まず、女の子を一人入れることだ。公務員じゃない女の子ね。
彼女の指摘はどんなに小さなことでもちゃんと受け止めるように。
あと、“パンダ誘致計画”について調べるといいよ。」
そこで、総務部でアルバイト契約の切れる明神多紀(堀北真希)をスカウトして、準備万端!
おもてなし課は再スタートを切っていきます。
「明神多紀をスカウトしたことによって企画がうまく進でいく」と言うよりも「ラブコメの展開が進んでいく」という方が正確な気もするこの映画ですが、吉門喬介のアドバイスは的確であり、かつ役所以外の組織にも当てはまることだと思います。
何が?
どのような組織も同じ感覚、同じ意見の人間を集めたがるもの。
その方が衝突もなく議論は進むし、統率する立場のものからしてもマネジメントが容易になるためです。

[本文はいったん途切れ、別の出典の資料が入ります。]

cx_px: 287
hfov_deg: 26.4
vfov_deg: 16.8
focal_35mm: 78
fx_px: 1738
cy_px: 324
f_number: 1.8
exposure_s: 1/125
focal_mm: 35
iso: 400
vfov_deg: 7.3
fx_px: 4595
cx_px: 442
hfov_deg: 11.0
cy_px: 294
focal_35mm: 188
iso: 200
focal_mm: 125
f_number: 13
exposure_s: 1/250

でも、、、、衝突のない組織っていうのは変化のない組織です。
意見の衝突から新たな意見が生まれますし、衝突を厭わない組織こそ責任感の強い人間の集まりと言えます。
また、一見同じ意見のものが集まっている組織も、実は意見を言えないだけ、遠慮をしているだけとそれぞれの力を発揮できていないケースも少なくないんですよね。
組織活動が停滞している、組織として1+1=2以上の成果を求めるのであれば、異質な人材を登用することは効果的な手です。

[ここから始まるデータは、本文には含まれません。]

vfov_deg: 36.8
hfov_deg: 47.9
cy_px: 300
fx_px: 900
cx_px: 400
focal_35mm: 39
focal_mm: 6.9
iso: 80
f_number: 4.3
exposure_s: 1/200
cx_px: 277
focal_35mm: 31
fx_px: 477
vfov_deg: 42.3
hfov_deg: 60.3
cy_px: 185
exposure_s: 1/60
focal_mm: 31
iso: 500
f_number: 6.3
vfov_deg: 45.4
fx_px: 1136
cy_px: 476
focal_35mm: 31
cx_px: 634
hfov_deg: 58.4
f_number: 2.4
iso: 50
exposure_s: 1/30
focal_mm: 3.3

経営評論家の大前研一氏は人が変わる方法に関して、こう言っています。
人間が変わる方法は3つしかない。
時間配分を変える、
住む場所を変える、
付き合う人を変える、
この3つの要素でしか人間は変わらない。
もっとも無意味なのは、「決意を新たにする」ことだ。
いやー、勉強になるお言葉。
方法を変えて考えると、今の組織にいる人とは異なる考え方やバックボーン人を登用することで、これまでとは違う仕事の進め方やアイデアが生まれるということ。
人の採用まではできないというのであれば、部門横断型のプロジェクトを発足させるなど、仕組み面で環境変化を促すのもよいでしょう。
大きな会社にいても、仕事をする相手っていうのは結構偏っているものですから。
異質と思わないメンバー同志でも、小さな違いに目を向けることが大切です。